(Exercise text Opens)
I don't know what that word means.

I am a philosophical naturalist, but that is not taken on faith. Rather, by applying the scientific method to the available evidence, philosophical naturalism is an undeniable /conclusion/ (and like all scientific conclusions, it is tentative, and subject to being overturn with new evidence).

Try to explain sentience in terms of matter, then.

??
It's just the standard materialist position. I'm pretty sure you know it. The human brain is just physical machine, albeit vastly more complicated than most physical machines. Can we just skip ahead to your supposed "defeater" for my position?

Imagine an entity which is not sentient: for example, a rock*. Now imagine a human. Imagine taking the rock and making it more and more like a human physically. Do you believe that a point comes, at which the physical structure of your entity is at some particular stage of arrangement and/or complexity, when the entity suddenly becomes sentient? (Sentient as in "having a subjective experience") If so, can you conceive of what particular arrangement of matter is necessary in order to "activate" sentience? And where does the sentience come from? Why would it appear? Why are humans sentient rather than being so-called "philosophical zombies" that look and behave exactly as humans but have no subjective experience?
(Exercise text Closes)
_Work to complete_:
A. Reproduce the exchange on naturalism and sentience from "Try to explain" to "for my position?", without any changes.
B. In two sentences, summarize the exchange on naturalism and sentience.
(Provided data Opens)
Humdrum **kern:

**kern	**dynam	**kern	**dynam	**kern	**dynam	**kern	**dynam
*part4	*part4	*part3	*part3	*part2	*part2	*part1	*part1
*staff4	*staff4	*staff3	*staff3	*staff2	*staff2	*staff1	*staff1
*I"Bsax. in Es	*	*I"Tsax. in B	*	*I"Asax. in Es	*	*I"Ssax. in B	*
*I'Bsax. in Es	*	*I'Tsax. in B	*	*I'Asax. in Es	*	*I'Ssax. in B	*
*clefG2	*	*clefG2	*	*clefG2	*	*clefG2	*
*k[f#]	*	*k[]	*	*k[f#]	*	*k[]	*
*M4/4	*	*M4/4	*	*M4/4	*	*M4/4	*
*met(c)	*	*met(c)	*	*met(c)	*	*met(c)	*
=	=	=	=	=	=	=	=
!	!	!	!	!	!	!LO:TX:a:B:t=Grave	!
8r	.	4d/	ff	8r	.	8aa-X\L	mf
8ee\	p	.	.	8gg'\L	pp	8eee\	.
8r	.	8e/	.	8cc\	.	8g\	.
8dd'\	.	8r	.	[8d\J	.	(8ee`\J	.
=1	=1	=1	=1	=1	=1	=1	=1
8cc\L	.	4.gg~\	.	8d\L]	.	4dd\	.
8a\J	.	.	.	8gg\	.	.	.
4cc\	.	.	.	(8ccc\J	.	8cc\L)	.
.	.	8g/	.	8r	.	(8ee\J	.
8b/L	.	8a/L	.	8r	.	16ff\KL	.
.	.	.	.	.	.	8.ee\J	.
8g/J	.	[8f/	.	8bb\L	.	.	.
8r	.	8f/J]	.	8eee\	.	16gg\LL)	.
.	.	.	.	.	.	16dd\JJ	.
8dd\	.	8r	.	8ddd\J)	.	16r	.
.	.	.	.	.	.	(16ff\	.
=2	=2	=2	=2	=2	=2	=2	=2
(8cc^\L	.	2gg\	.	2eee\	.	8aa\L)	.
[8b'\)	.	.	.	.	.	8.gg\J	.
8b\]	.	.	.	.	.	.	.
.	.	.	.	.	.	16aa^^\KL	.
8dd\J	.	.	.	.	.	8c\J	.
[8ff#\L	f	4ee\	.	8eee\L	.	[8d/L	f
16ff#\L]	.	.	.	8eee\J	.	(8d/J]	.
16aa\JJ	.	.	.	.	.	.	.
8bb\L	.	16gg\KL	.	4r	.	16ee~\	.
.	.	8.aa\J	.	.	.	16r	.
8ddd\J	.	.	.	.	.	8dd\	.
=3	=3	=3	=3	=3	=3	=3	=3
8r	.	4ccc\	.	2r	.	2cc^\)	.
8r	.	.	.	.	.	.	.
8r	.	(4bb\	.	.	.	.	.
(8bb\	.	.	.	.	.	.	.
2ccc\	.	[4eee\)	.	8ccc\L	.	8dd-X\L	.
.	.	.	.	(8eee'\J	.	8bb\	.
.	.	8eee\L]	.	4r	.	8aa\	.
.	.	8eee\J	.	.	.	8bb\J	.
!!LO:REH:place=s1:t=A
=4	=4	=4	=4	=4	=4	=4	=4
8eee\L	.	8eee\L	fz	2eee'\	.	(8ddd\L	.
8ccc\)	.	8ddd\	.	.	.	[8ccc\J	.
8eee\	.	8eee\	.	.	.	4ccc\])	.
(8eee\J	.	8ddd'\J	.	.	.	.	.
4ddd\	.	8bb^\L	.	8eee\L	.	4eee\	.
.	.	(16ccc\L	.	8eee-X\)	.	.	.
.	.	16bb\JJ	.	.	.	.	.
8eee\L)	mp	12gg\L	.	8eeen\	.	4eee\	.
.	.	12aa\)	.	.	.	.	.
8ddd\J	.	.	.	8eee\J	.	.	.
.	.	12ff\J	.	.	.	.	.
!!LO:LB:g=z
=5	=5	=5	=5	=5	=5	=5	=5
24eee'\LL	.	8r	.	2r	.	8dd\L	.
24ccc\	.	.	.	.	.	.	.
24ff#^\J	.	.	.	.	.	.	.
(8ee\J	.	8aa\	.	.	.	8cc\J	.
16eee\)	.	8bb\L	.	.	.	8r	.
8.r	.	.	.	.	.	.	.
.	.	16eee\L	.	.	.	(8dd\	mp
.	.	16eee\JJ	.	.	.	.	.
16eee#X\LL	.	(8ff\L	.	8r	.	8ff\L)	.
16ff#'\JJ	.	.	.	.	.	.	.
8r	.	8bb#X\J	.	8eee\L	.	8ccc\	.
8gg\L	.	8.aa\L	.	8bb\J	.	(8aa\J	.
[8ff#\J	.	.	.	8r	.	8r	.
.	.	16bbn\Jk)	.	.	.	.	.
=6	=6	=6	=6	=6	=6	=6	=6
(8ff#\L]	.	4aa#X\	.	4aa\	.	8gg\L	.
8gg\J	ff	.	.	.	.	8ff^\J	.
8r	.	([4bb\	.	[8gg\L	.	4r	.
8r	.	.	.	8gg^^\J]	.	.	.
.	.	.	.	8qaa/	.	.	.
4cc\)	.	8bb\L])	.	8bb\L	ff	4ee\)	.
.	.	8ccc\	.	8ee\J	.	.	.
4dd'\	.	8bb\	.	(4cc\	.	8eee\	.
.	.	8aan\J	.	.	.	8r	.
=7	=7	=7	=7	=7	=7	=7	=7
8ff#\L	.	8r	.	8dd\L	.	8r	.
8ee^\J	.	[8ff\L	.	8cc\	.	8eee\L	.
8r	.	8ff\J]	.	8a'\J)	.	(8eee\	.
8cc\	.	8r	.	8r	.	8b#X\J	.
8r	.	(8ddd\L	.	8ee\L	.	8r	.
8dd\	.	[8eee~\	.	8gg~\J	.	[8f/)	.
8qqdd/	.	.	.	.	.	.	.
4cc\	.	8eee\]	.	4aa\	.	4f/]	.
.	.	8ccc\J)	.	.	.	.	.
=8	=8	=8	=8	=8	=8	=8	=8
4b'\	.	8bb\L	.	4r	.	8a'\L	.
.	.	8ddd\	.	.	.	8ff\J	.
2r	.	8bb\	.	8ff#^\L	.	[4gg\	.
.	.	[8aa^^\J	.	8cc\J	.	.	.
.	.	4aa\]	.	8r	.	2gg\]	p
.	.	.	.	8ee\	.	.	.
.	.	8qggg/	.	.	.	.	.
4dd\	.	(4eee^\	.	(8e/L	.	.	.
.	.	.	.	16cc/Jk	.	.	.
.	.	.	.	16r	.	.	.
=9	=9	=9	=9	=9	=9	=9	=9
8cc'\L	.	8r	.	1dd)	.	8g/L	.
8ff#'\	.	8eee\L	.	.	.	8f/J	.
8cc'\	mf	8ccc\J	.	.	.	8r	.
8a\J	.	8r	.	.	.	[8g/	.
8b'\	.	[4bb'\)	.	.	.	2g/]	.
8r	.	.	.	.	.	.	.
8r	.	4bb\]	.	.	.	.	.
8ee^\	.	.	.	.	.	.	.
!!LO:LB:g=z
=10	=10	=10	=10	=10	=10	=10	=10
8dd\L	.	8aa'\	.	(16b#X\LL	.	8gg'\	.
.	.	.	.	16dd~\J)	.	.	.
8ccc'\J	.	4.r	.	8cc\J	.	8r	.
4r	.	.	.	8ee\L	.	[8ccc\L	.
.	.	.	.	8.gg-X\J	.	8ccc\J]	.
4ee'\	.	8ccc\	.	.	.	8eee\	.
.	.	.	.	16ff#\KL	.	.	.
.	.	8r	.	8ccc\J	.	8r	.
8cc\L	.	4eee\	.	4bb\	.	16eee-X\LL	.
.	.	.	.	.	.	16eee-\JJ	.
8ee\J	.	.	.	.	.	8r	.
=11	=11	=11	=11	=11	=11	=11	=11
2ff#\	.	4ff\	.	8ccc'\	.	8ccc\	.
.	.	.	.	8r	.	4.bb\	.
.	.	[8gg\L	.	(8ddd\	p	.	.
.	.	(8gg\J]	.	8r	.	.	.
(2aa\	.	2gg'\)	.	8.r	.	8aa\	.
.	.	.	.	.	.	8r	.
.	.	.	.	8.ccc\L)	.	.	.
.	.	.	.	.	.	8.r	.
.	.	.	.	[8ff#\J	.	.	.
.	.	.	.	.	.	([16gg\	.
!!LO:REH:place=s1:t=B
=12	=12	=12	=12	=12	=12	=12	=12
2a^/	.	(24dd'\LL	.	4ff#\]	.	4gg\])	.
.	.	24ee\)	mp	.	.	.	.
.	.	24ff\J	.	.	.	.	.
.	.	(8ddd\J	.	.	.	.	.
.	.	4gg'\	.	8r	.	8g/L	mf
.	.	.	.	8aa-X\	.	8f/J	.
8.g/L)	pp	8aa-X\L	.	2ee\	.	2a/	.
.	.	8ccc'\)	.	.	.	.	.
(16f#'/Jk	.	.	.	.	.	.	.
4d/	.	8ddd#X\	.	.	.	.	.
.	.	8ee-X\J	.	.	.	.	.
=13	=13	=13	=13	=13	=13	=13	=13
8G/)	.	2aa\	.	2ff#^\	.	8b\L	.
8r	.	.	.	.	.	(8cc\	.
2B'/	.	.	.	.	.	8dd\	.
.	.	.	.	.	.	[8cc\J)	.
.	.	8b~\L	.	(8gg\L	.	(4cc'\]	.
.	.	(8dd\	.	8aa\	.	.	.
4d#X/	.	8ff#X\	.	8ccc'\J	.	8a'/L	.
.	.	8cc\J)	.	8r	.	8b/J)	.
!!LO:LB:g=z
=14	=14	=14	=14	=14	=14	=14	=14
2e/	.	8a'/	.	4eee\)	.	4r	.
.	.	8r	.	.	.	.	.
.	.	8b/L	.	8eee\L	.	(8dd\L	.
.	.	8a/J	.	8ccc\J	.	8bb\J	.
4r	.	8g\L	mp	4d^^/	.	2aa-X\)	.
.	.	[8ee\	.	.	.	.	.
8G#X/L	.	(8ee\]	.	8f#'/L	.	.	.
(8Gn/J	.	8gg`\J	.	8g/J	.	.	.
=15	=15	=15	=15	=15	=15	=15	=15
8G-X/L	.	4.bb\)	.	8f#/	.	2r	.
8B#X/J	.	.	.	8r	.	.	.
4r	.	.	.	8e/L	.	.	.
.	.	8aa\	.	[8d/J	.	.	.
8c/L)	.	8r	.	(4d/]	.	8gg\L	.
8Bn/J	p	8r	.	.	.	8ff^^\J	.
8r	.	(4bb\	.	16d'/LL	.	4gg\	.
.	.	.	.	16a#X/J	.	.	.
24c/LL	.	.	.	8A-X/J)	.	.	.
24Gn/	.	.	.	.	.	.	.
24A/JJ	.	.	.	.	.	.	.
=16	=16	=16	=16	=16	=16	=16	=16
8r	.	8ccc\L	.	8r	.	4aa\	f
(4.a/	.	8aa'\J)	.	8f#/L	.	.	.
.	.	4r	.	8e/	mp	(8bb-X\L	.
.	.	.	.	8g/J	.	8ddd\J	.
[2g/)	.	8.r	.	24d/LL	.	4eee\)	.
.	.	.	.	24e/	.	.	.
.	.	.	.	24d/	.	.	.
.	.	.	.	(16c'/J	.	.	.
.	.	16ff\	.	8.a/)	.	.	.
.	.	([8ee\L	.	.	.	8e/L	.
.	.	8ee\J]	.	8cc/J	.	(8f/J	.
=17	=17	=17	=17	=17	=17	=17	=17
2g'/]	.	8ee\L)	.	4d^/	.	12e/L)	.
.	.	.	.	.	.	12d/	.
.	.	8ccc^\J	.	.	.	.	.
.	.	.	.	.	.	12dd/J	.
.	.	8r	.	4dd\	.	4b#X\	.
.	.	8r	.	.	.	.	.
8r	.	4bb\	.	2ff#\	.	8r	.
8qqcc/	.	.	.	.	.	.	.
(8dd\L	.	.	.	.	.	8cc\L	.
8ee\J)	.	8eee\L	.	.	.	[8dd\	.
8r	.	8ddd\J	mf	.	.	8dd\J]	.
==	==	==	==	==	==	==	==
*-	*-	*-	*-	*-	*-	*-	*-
(Provided data Closes)
_Exercise responses_:
A.
Try to explain sentience in terms of matter, then.

??
It's just the standard materialist position. I'm pretty sure you know it. The human brain is just physical machine, albeit vastly more complicated than most physical machines. Can we just skip ahead to your supposed "defeater" for my position?

B. One participant holds philosophical naturalism as a tentative conclusion reached by applying the scientific method to the evidence, and describes the human brain as a physical machine that is vastly more complicated than most. The other asks whether a non-sentient entity such as a rock would suddenly become sentient at some point if it were made more and more like a human physically, and why humans have subjective experience rather than being philosophical zombies.